Témoignages

Madame H. 53 ans


Il y a un an et demi, avant de vous rencontrer, j'avais beaucoup de difficultés à retenir mes urines lors d'efforts ou de toux. Je vivais cette situation depuis de nombreuses années mais le phénomène s'aggravait. J'avais, du coup, une très mauvaise image de moi, de quelqu'un d'âgé, presque incontinente, avec une crainte d'odeurs lors des fuites, le fond du slip souvent humide, les culottes à changer. C'en était fini des robes et des jupes, des pantalons beiges ou gris, uniquement noir, lorsque c'est humide, ça se voit moins. Impossible de courir, de danser

A qui en parler ? Mon conjoint, bien qu'à l'écoute, semblait démuni. Les copines ne paraissaient pas concernées par ce problème, alors difficile d'aborder le sujet. La gynéco consciente de mes difficultés, m'avait prescrit des séances de kiné.

Ce que j'ai fait. À 4 reprises : après chaque accouchement, puis, plus récemment (il y a 10 ans !).

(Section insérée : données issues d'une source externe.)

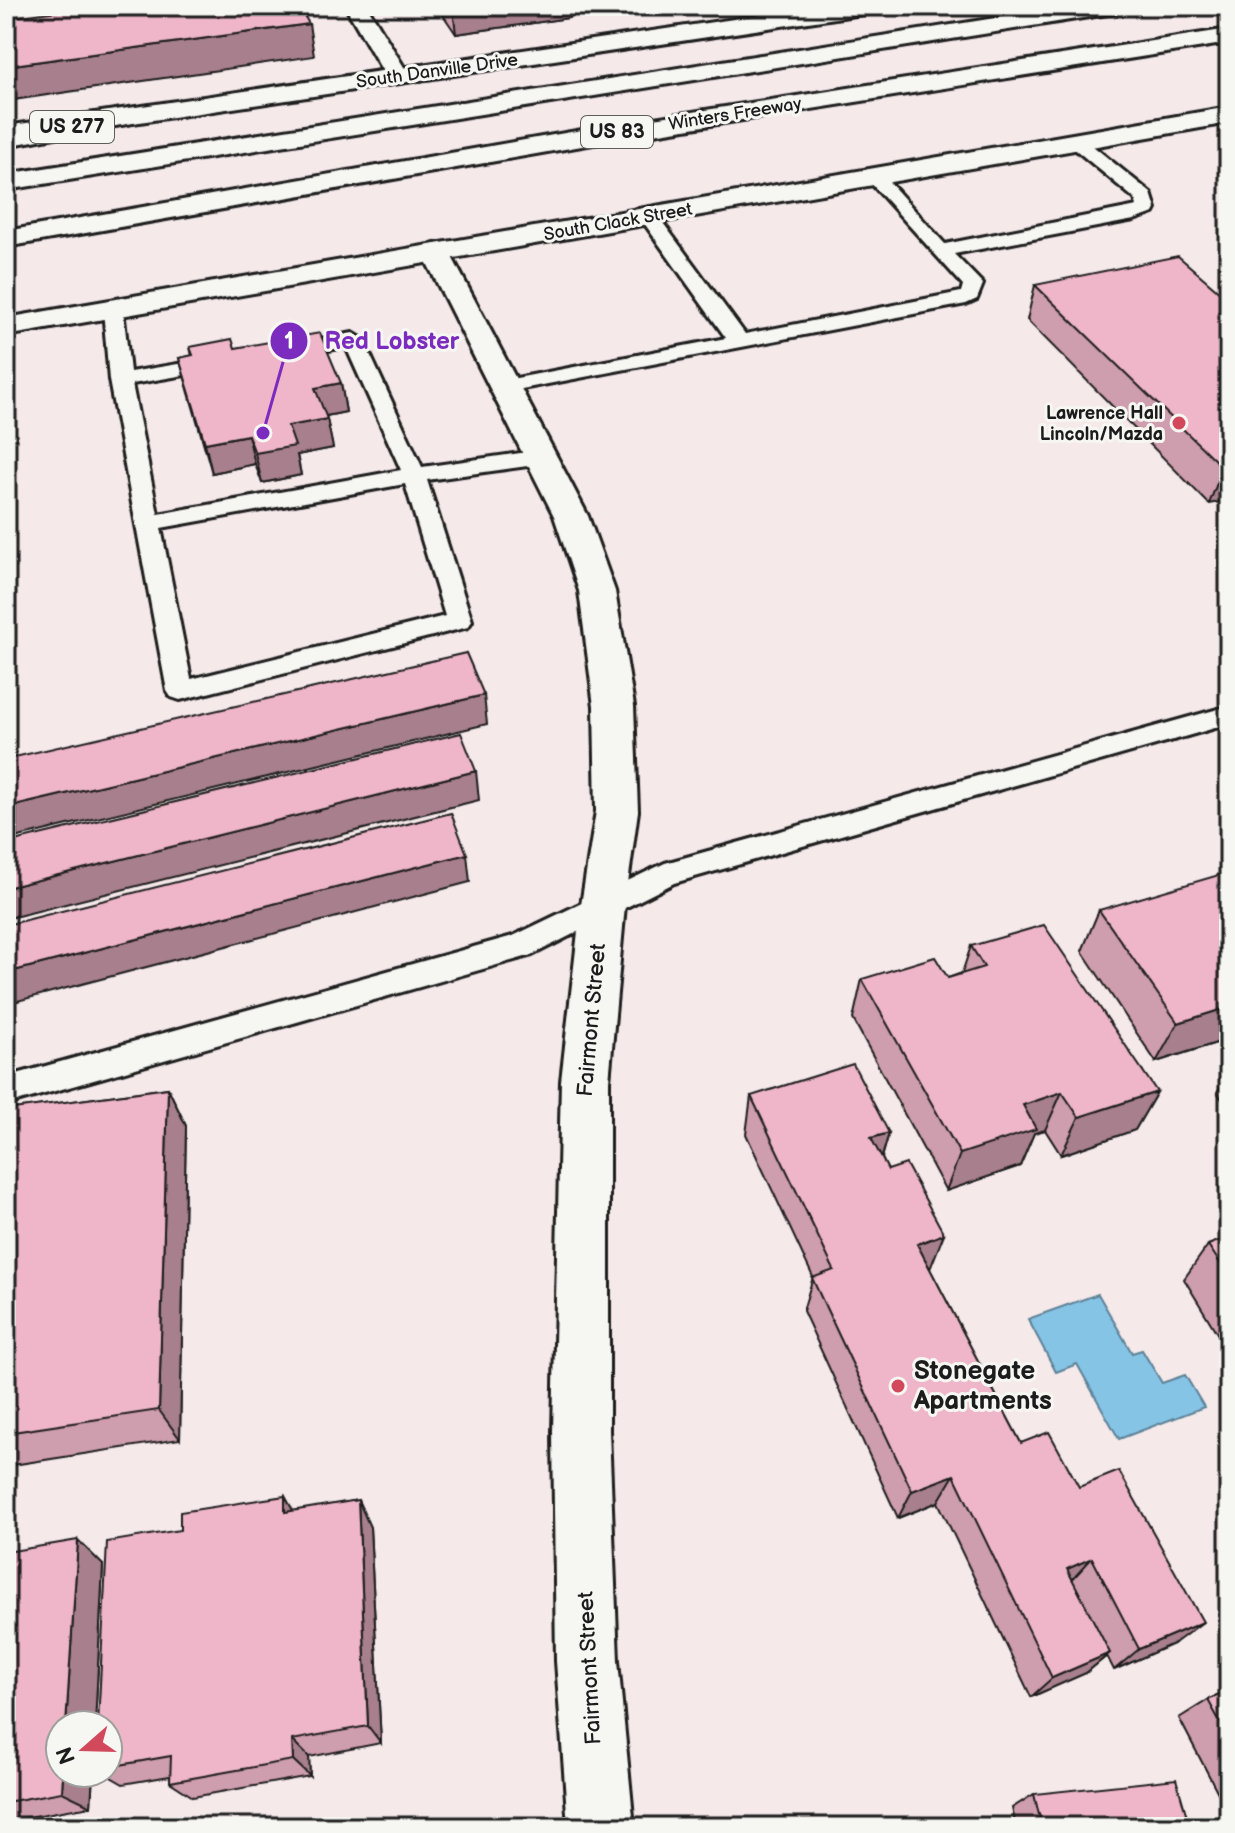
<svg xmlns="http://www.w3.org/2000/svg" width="1235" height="1833" viewBox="0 0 1235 1833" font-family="'Balsamiq Sans',sans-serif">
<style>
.water{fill:#86c4e6;stroke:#5c8195;stroke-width:2}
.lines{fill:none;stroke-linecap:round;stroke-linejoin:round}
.service-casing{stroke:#1c1c1c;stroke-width:6}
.minor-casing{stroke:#1c1c1c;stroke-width:6}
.secondary-casing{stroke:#1c1c1c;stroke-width:6}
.motorway-casing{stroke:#1c1c1c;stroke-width:6}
.service{fill:#f6f6f2;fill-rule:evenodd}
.minor{fill:#f6f6f2;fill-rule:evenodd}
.secondary{fill:#f6f6f2;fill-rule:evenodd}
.motorway{fill:#f6f6f2;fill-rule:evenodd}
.wall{fill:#ce9dae;stroke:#1c1c1c;stroke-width:2}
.shaded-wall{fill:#a77f8d;stroke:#1c1c1c;stroke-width:2}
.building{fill:#efb6ca;stroke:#1c1c1c;stroke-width:2}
.poi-dot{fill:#d1495b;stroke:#f6f6f2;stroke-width:3}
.labels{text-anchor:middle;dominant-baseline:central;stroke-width:6;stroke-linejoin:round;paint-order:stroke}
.far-street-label{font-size:18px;fill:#1c1c1c;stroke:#f6f6f2}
.far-poi-label{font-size:18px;font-weight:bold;fill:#1c1c1c;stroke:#f6f6f2;text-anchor:end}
.shield{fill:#f6f6f2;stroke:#5d5d5c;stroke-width:2}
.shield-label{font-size:20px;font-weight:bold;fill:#1c1c1c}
.street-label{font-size:22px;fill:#1c1c1c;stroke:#f6f6f2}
.near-poi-label{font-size:26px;font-weight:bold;fill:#1c1c1c;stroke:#f6f6f2;text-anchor:start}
.leader{fill:none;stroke:#7b2cbf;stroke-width:3}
.callout-dot{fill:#7b2cbf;stroke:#f6f6f2;stroke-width:3}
.mark-label{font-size:24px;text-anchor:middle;font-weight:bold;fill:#fff}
.callout-label{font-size:24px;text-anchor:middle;font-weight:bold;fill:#7b2cbf;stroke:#f6f6f2;stroke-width:6;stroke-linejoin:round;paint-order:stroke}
</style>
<rect width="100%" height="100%" fill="#f5e9ea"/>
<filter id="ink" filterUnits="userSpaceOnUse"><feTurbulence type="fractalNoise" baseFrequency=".0125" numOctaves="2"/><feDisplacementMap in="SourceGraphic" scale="16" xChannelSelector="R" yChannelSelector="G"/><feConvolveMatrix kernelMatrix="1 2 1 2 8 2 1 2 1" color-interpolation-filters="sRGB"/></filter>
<g filter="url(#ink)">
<polygon class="water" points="1098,1294 1132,1353 1142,1350 1162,1383 1185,1375 1204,1407 1119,1439 1077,1364 1056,1372 1028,1319"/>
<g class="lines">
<g class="service-casing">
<g id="service">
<polygon points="1077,137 1083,138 1151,193 1156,209 1154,213 1134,220 954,254 983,284 977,299 966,304 506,392 495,386 506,380 726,338 639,216 641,212 655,212 745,334 961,292 963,285 869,181 866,177 869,173 881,173 945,244 1137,206 1135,199 1071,146 1068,142"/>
<path d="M113,303L123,309L130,372L220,357L231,363L220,369L132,384L158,514L401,470L346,347L287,357L277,351L287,345L353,333L363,339L422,467L542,450L550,452L553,457L550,462L542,464L427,480L472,621L468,627L180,700L171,697L167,691L109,380L103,309ZM405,484L445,616L191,679L161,528Z"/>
<polygon points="1229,706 1229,724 674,883 532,955 6,1105 6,1077 513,936 665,863"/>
</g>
</g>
<g class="minor-casing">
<g id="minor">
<polygon points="345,6 367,6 410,77 407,82 389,82"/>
<polygon points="436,244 446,247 450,253 588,516 615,591 634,706 638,811 625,905 609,1081 609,1431 618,1661 634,1827 568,1827 556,1661 553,1431 561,1081 581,905 596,811 594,706 579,591 554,516 422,253 426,247"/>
</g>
</g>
<g class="secondary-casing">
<g id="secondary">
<polygon points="823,6 880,6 877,11 869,13 6,142 6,126"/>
<polygon points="1229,107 1229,123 6,336 6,318"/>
</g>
</g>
<g class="motorway-casing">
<g id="motorway">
<polygon points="1071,6 1125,6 1122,11 1114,13 6,190 6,174"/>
<polygon points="1229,29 1229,43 622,139 6,247 6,231 622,123"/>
<polygon points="139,107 148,110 152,115 148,120 6,146 6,130"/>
</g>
</g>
<use href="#service" class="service"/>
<use href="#minor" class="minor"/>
<use href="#secondary" class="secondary"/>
<use href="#motorway" class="motorway"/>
</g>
<g class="wall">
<polygon points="437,6 568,6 569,18 456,34"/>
<polygon points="1035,285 1229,300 1229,500 1209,504 1027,320"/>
<polygon points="190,347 235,348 341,383 346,412 326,416 333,448 297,455 301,475 262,483 255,464 212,473 179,358 192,356"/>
<polygon points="1099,910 1229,1039 1156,1062 1082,951"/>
<polygon points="971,946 1157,1092 1135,1130 1061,1155 1045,1130 1034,1133 1020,1166 946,1191 853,1019 862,979 948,978 962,973"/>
<polygon points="1229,1073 1229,1110 1217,1092"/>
<polygon points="168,1088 186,1126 180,1439 6,1466 6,1110"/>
<polygon points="751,1096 889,1133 882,1158 930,1269 1021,1443 1079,1487 1175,1643 1114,1670 1107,1656 1086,1673 1031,1697 938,1502 898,1518 803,1311 813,1277 746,1134"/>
<polygon points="1229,1237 1229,1353 1184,1279 1208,1245"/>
<polygon points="293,1511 370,1527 381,1743 309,1757 310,1776 193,1797 170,1782 170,1776 123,1784 104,1773 108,1773 108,1725 180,1530"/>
<polygon points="6,1552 103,1565 95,1725 60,1725 60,1773 93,1773 91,1806 6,1821"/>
<polygon points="1229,1691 1229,1814 1179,1718 1208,1700"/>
<polygon points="1034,1794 1190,1827 1016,1827 1012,1808"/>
</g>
<g class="shaded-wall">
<polygon points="469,6 568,6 569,18 456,34 453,8"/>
<polygon points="309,24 314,56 6,101 6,66"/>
<polygon points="341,383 346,412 321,417 315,388"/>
<polygon points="327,419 333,448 297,455 301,475 262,483 255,453 288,426"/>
<polygon points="248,435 255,464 212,473 205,443"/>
<polygon points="1229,467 1229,500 1209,504 1223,468"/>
<polygon points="484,695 487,724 6,840 6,808"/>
<polygon points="476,771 479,800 6,919 6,888"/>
<polygon points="467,854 470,882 6,1004 6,973"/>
<polygon points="1229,1007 1229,1039 1156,1062 1178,1023"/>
<polygon points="168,1088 186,1126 180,1439 159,1410"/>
<polygon points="1062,1092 1045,1130 1034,1133 1020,1166 946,1191 960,1154 1023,1105"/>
<polygon points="1157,1092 1135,1130 1061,1155 1079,1117"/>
<polygon points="889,1133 878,1170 871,1138"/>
<polygon points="944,1234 930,1269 917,1244"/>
<polygon points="954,1475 938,1502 898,1518 912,1491"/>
<polygon points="285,1496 300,1523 285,1512"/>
<polygon points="358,1500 370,1527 381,1743 368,1726"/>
<polygon points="78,1540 103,1565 95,1725 66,1725"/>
<polygon points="1092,1558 1070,1582 1067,1569"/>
<polygon points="1203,1622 1175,1643 1114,1670 1139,1649"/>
<polygon points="1110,1653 1086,1673 1031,1697 1052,1678"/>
<polygon points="292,1740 309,1757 310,1776 293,1760"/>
<polygon points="63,1773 93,1773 91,1806 62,1792"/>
</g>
<g class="building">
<polygon points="94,6 299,6 309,24 6,66 6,18"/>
<polygon points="1178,256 1229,300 1229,467 1223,468 1035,285"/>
<polygon points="320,333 341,383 315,388 327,419 288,426 295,446 255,453 248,435 205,443 179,358 193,355 190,347 232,339 235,348"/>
<polygon points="466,653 484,695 6,808 6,759"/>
<polygon points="461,733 476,771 6,888 6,843"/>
<polygon points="451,813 467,854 6,973 6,925"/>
<polygon points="1229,872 1229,1007 1178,1023 1099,910"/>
<polygon points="1044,925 1157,1092 1079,1117 1062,1092 1023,1105 1036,1129 960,1154 862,979 935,957 948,978 984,967 971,946"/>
<polygon points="853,1064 889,1133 871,1138 888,1170 906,1164 944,1234 917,1244 1021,1443 1049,1432 1079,1487 1119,1471 1203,1622 1139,1649 1092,1558 1067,1569 1110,1653 1052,1678 954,1475 912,1491 812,1278 834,1270 751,1096"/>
<polygon points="168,1088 159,1410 6,1433 6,1110"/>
<polygon points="1229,1237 1229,1277 1208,1245"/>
<polygon points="285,1496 285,1512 358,1500 368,1726 292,1740 293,1760 170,1782 171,1756 108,1767 108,1725 98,1725 107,1542 180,1530 180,1512"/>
<polygon points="78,1540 66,1725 60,1725 60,1773 63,1773 62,1792 6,1802 6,1552"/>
<polygon points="1229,1691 1229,1738 1208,1700"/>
<polygon points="1176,1779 1190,1827 1042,1827 1034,1794"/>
</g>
</g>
<g class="poi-dot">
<circle cx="1179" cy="423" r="8"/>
<circle cx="898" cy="1386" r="8"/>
</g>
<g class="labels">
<g class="far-street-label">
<text transform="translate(437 71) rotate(-8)">South Danville Drive</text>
<text transform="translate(735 114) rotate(-9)">Winters Freeway</text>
<text transform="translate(618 222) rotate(-10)">South Clack Street</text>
</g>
<g class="far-poi-label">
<text x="1163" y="413">Lawrence Hall<tspan x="1163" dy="21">Lincoln/Mazda</tspan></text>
</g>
<g class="shield">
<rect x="30" y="111" width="84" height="32" rx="6"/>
<rect x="581" y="116" width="72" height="32" rx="6"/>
</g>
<g class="shield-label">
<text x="72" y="127">US 277</text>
<text x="617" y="132">US 83</text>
</g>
<g class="street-label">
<text transform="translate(592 1020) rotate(-85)">Fairmont Street</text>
<text transform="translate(590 1668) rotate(-93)">Fairmont Street</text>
</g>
<g class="near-poi-label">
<text x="914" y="1371">Stonegate<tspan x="914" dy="30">Apartments</tspan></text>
</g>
</g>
<path class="leader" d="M263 433L289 341"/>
<g class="callout-dot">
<circle cx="263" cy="433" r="8"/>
<circle cx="289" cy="341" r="20"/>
</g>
<g class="mark-label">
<text x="289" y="349">1</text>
</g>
<g class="callout-label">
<text x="392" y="349">Red Lobster</text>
</g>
<rect width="1235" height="1833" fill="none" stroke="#f6f6f2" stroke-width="32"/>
<rect x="16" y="16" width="1203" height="1801" fill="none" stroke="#1c1c1c" stroke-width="3" filter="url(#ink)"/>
<g transform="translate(84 1749) rotate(250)"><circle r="38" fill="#f6f6f2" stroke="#9f9f9c" stroke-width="2"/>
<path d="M0-6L14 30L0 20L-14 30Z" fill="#d1495b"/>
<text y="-12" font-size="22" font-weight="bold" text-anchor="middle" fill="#1c1c1c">N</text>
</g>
</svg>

Ces séances n'ont rien changé. 

Et puis, j'ai fait votre connaissance...
La première consultation avec vous a été extraordinaire, enfin quelqu'un qui comprenait ce que je ressentais, qui posait les bonnes questions sur mon quotidien, mon mode de vie, mes consommations de liquides (eh oui, ça paraît idiot mais jamais personne ne m'avait dit que je buvais beaucoup à certains moments de la journée !) avec une capacité d'écoute hors du commun comme si vous viviez avec moi, comme si vous compreniez à l'intérieur de moi (physiquement et mentalement), plus que de l'empathie , une faculté de compréhension et une écoute exceptionnelle.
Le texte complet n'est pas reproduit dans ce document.